What needs to be done
Edit the items from their start up to and including the line containing "v(200, 80) *", replacing every "skLineSegment" with "skLine" and changing nothing else; give back only those lines.

The input
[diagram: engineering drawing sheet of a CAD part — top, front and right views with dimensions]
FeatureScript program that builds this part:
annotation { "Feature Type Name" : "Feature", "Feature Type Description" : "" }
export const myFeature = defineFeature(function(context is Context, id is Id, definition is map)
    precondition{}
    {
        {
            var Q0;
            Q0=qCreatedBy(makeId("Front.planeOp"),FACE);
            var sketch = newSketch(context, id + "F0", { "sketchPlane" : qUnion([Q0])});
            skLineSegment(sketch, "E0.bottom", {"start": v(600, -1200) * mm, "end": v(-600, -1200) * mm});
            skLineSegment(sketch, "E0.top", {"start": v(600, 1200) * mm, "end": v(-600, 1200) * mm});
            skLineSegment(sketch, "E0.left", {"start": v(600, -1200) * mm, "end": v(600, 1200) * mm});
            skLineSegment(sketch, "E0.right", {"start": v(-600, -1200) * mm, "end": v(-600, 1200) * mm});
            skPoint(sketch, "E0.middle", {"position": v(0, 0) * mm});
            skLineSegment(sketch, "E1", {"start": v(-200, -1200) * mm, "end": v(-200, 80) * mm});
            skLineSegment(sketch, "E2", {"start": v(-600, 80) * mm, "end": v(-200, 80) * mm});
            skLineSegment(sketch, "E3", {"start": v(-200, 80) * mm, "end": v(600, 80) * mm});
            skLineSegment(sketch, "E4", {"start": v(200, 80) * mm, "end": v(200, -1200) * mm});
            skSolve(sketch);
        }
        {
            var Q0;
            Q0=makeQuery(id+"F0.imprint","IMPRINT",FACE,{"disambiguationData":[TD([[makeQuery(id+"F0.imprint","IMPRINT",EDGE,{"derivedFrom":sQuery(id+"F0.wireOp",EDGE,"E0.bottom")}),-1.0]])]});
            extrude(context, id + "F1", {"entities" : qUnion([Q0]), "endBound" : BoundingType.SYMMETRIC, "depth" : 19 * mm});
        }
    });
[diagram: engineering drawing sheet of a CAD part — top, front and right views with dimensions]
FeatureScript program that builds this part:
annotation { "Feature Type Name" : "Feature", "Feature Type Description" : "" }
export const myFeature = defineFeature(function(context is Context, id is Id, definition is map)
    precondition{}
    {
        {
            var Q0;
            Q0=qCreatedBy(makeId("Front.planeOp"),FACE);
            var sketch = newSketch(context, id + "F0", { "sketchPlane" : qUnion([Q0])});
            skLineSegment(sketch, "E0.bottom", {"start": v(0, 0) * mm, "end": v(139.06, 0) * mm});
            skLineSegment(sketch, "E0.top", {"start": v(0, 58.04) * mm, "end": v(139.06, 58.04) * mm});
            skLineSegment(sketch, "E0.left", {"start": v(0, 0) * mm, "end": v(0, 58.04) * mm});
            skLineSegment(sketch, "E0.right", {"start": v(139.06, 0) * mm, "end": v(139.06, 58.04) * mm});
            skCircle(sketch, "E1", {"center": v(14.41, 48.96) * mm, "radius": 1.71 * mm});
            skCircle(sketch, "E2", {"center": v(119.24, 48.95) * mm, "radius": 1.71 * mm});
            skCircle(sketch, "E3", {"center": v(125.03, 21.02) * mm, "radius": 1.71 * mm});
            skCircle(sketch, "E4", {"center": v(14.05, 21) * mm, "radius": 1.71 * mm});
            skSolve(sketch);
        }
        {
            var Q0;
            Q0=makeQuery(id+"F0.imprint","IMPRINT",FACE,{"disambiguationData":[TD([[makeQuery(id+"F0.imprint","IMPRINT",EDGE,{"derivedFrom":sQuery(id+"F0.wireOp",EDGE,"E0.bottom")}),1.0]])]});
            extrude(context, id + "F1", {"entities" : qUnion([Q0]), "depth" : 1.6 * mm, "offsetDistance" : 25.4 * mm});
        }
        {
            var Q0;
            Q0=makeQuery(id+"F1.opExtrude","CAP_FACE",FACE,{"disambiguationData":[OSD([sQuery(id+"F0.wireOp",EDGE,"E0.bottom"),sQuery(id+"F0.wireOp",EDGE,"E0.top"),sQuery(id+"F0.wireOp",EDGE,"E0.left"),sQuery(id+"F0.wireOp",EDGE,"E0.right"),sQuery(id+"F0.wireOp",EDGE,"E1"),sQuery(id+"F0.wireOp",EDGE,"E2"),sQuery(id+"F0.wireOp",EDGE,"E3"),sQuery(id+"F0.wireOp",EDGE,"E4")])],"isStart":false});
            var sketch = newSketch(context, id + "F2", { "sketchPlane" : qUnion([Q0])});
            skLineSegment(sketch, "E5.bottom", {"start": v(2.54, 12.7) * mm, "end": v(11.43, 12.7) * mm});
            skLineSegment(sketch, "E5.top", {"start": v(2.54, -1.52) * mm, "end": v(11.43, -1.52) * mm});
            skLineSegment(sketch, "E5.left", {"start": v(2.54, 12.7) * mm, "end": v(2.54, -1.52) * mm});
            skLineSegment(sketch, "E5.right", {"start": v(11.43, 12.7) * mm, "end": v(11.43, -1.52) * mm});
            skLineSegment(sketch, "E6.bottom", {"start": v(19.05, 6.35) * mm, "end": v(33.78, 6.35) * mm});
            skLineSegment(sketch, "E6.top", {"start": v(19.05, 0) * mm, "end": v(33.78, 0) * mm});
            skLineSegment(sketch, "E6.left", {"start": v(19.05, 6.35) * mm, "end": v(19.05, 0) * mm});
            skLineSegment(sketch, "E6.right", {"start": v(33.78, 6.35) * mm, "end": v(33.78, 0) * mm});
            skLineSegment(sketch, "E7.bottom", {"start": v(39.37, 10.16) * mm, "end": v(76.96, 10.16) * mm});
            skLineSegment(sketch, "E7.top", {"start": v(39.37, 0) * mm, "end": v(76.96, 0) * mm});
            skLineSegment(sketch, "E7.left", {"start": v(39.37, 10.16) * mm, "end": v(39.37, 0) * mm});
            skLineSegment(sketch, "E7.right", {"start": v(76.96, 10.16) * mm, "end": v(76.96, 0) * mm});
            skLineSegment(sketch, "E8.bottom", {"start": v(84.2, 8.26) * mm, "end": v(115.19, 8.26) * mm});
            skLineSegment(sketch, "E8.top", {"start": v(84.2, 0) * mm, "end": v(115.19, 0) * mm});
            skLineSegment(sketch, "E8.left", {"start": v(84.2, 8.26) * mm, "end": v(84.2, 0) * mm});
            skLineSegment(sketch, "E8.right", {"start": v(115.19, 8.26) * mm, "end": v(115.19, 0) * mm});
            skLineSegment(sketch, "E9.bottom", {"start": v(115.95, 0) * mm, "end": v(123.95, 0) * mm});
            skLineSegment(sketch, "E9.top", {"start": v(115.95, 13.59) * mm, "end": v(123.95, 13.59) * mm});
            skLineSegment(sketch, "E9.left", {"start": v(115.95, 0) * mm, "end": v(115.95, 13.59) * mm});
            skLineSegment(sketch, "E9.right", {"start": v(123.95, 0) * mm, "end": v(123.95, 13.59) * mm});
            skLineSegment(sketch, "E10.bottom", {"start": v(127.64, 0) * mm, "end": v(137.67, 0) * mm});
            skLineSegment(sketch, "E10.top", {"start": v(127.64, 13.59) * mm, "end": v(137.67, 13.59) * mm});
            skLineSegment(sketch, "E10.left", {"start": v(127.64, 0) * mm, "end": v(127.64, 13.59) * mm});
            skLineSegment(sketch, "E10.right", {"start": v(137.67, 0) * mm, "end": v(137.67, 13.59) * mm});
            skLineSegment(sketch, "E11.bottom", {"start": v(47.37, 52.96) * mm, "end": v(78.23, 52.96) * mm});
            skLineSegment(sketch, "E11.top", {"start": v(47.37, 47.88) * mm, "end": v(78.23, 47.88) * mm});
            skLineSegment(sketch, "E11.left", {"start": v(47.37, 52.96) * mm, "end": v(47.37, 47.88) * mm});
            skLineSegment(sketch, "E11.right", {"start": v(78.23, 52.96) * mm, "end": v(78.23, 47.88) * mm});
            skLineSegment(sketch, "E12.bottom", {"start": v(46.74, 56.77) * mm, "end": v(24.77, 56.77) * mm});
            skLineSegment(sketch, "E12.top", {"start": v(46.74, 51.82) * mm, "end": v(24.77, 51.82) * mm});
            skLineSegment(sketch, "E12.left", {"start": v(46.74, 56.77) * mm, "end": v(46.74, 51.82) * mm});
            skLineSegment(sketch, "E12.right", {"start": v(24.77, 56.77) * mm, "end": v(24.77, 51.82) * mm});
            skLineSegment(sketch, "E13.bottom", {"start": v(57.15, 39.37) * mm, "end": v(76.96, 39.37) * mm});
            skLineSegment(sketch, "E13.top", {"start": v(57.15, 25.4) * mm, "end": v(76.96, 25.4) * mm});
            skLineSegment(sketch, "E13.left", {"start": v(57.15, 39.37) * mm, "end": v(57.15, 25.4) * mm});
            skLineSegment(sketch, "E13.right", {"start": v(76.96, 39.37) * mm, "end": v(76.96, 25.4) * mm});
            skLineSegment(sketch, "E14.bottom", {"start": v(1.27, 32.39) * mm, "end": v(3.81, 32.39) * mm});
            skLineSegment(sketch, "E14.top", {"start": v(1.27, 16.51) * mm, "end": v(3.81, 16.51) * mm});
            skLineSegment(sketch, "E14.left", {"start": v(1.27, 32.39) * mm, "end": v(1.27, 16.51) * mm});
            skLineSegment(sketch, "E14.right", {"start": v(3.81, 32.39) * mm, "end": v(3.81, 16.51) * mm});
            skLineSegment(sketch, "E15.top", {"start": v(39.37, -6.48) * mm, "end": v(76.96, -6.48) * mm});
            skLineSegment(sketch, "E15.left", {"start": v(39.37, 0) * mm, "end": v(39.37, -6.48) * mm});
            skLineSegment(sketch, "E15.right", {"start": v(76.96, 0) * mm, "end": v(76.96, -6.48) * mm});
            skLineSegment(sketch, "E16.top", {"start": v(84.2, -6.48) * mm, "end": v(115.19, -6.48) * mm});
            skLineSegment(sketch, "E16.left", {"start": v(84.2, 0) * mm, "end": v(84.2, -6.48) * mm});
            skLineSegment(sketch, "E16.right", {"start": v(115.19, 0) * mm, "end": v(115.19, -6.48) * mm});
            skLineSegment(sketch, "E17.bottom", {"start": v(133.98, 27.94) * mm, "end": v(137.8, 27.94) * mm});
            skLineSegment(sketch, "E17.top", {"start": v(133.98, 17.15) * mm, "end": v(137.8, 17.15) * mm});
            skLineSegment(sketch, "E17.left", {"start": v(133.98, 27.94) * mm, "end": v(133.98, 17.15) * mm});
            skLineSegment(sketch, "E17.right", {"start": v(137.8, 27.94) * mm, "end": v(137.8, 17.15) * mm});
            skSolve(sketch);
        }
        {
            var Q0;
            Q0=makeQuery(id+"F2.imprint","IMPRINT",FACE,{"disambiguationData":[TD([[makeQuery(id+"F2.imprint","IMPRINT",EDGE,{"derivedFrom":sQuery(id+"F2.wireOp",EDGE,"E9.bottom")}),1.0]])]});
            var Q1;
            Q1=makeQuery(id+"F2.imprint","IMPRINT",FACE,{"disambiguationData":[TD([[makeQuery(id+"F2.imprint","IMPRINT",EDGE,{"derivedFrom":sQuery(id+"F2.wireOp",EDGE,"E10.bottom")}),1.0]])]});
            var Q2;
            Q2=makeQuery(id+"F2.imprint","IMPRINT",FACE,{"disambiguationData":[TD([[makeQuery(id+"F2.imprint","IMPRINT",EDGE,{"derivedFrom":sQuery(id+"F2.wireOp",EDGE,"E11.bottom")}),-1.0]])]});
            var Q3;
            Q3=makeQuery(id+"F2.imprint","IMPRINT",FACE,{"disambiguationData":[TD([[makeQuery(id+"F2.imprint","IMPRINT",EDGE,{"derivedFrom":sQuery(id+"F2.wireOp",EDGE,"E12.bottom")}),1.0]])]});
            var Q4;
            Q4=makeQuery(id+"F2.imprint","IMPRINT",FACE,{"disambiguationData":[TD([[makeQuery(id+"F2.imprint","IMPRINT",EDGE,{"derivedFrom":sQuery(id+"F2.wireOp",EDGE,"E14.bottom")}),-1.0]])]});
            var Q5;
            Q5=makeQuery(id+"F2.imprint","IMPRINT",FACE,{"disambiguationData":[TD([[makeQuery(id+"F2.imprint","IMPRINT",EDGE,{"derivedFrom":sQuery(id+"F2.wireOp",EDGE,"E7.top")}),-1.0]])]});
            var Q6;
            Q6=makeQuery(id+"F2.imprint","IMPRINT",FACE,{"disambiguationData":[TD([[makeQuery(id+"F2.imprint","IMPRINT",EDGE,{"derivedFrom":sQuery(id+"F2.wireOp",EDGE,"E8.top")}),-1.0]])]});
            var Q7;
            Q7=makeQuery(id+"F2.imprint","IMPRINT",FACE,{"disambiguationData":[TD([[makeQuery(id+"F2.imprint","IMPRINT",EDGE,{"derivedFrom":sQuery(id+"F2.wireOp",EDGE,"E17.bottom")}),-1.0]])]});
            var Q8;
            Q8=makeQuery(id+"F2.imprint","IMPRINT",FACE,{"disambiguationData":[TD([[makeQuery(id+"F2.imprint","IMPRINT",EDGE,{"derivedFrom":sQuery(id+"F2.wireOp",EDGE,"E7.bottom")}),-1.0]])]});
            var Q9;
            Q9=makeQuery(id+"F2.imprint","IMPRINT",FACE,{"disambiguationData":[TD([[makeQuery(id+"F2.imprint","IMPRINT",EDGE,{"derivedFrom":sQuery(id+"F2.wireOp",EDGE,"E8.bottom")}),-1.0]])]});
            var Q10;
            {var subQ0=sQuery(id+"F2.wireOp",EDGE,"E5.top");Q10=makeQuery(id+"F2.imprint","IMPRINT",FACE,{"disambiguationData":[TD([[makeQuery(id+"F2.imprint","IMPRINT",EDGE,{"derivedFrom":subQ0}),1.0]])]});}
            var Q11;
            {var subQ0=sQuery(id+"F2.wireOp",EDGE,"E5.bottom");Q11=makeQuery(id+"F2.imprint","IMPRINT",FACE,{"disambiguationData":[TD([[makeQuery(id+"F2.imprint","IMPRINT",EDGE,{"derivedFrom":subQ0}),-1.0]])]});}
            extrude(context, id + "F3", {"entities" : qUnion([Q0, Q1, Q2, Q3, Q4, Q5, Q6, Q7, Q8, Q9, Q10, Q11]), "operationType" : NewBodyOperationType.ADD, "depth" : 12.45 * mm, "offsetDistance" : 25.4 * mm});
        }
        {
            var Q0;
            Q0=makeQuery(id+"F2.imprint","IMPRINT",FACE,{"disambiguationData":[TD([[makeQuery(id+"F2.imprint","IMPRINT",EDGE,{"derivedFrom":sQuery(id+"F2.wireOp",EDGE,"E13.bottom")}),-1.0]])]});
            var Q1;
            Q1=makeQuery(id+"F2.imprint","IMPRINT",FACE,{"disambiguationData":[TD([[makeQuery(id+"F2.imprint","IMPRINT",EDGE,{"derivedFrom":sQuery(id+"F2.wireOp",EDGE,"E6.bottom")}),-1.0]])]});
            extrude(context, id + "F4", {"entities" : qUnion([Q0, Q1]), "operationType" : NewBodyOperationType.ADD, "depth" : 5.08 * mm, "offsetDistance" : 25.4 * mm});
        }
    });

Full response
[diagram: engineering drawing sheet of a CAD part — top, front and right views with dimensions]
FeatureScript program that builds this part:
annotation { "Feature Type Name" : "Feature", "Feature Type Description" : "" }
export const myFeature = defineFeature(function(context is Context, id is Id, definition is map)
    precondition{}
    {
        {
            var Q0;
            Q0=qCreatedBy(makeId("Front.planeOp"),FACE);
            var sketch = newSketch(context, id + "F0", { "sketchPlane" : qUnion([Q0])});
            skLine(sketch, "E0.bottom", {"start": v(600, -1200) * mm, "end": v(-600, -1200) * mm});
            skLine(sketch, "E0.top", {"start": v(600, 1200) * mm, "end": v(-600, 1200) * mm});
            skLine(sketch, "E0.left", {"start": v(600, -1200) * mm, "end": v(600, 1200) * mm});
            skLine(sketch, "E0.right", {"start": v(-600, -1200) * mm, "end": v(-600, 1200) * mm});
            skPoint(sketch, "E0.middle", {"position": v(0, 0) * mm});
            skLine(sketch, "E1", {"start": v(-200, -1200) * mm, "end": v(-200, 80) * mm});
            skLine(sketch, "E2", {"start": v(-600, 80) * mm, "end": v(-200, 80) * mm});
            skLine(sketch, "E3", {"start": v(-200, 80) * mm, "end": v(600, 80) * mm});
            skLine(sketch, "E4", {"start": v(200, 80) * mm, "end": v(200, -1200) * mm});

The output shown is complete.